* [Action item] Each line of the material, from the first through the one containing "Document page, 2000x1125 pixels.", is to be written out exactly.

* [Supplied material]
--

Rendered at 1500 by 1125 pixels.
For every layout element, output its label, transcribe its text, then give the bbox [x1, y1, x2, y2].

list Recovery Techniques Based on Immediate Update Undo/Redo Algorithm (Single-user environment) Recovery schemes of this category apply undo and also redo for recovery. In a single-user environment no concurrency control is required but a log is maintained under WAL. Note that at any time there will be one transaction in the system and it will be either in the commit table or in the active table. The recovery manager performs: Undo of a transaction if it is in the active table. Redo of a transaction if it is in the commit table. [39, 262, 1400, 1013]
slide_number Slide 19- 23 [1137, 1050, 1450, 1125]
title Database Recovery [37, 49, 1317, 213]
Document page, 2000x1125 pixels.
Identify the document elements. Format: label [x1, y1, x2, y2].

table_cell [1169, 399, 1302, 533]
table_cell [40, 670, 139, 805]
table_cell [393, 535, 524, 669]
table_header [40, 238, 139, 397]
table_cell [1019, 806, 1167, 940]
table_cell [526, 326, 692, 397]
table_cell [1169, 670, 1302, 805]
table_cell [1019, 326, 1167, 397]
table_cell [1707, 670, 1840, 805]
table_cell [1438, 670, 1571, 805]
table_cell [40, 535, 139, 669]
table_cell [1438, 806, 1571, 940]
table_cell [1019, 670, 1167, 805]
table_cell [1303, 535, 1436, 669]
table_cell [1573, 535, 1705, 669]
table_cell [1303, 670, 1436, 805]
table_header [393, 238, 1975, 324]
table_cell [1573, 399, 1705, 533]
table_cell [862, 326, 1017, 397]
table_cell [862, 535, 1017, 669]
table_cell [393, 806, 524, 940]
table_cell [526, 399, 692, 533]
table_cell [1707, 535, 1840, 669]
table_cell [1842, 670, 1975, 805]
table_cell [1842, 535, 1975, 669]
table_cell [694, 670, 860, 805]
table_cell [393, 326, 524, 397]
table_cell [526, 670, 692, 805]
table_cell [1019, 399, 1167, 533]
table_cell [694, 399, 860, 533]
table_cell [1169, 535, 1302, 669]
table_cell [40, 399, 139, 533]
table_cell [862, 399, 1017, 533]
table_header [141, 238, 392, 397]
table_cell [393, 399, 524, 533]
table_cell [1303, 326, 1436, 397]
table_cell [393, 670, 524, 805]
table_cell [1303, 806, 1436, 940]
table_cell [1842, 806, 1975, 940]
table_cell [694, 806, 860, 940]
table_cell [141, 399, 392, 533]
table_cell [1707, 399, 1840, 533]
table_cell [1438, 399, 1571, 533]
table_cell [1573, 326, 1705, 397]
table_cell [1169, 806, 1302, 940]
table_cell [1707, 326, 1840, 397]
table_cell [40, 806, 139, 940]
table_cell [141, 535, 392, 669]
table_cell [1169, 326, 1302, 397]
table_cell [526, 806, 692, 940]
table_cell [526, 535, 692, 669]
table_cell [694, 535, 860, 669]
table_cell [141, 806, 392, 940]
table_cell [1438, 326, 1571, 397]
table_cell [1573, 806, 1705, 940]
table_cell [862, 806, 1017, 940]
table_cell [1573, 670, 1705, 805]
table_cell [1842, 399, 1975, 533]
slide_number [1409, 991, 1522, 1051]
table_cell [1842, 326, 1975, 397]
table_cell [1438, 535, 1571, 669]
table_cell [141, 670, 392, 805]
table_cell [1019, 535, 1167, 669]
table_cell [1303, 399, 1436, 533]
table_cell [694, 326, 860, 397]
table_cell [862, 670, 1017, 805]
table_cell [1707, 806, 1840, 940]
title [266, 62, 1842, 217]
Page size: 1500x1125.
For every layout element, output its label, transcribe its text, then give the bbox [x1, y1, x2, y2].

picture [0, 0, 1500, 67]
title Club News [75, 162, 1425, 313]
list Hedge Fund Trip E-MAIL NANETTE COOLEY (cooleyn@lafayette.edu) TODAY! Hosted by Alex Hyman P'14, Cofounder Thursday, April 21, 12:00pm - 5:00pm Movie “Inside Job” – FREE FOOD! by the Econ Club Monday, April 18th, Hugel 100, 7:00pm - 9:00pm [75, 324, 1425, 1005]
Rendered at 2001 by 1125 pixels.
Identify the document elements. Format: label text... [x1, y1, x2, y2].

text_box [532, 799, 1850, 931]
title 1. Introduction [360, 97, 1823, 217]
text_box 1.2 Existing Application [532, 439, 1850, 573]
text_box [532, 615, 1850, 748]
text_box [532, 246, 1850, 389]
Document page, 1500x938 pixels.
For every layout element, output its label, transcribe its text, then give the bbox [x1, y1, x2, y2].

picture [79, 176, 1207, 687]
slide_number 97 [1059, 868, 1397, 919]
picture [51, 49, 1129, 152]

--

* [Response area]
Rendered at 1500 by 1125 pixels.
For every layout element, output its label, transcribe its text, then give the bbox [x1, y1, x2, y2].

list Recovery Techniques Based on Immediate Update Undo/Redo Algorithm (Single-user environment) Recovery schemes of this category apply undo and also redo for recovery. In a single-user environment no concurrency control is required but a log is maintained under WAL. Note that at any time there will be one transaction in the system and it will be either in the commit table or in the active table. The recovery manager performs: Undo of a transaction if it is in the active table. Redo of a transaction if it is in the commit table. [39, 262, 1400, 1013]
slide_number Slide 19- 23 [1137, 1050, 1450, 1125]
title Database Recovery [37, 49, 1317, 213]
Document page, 2000x1125 pixels.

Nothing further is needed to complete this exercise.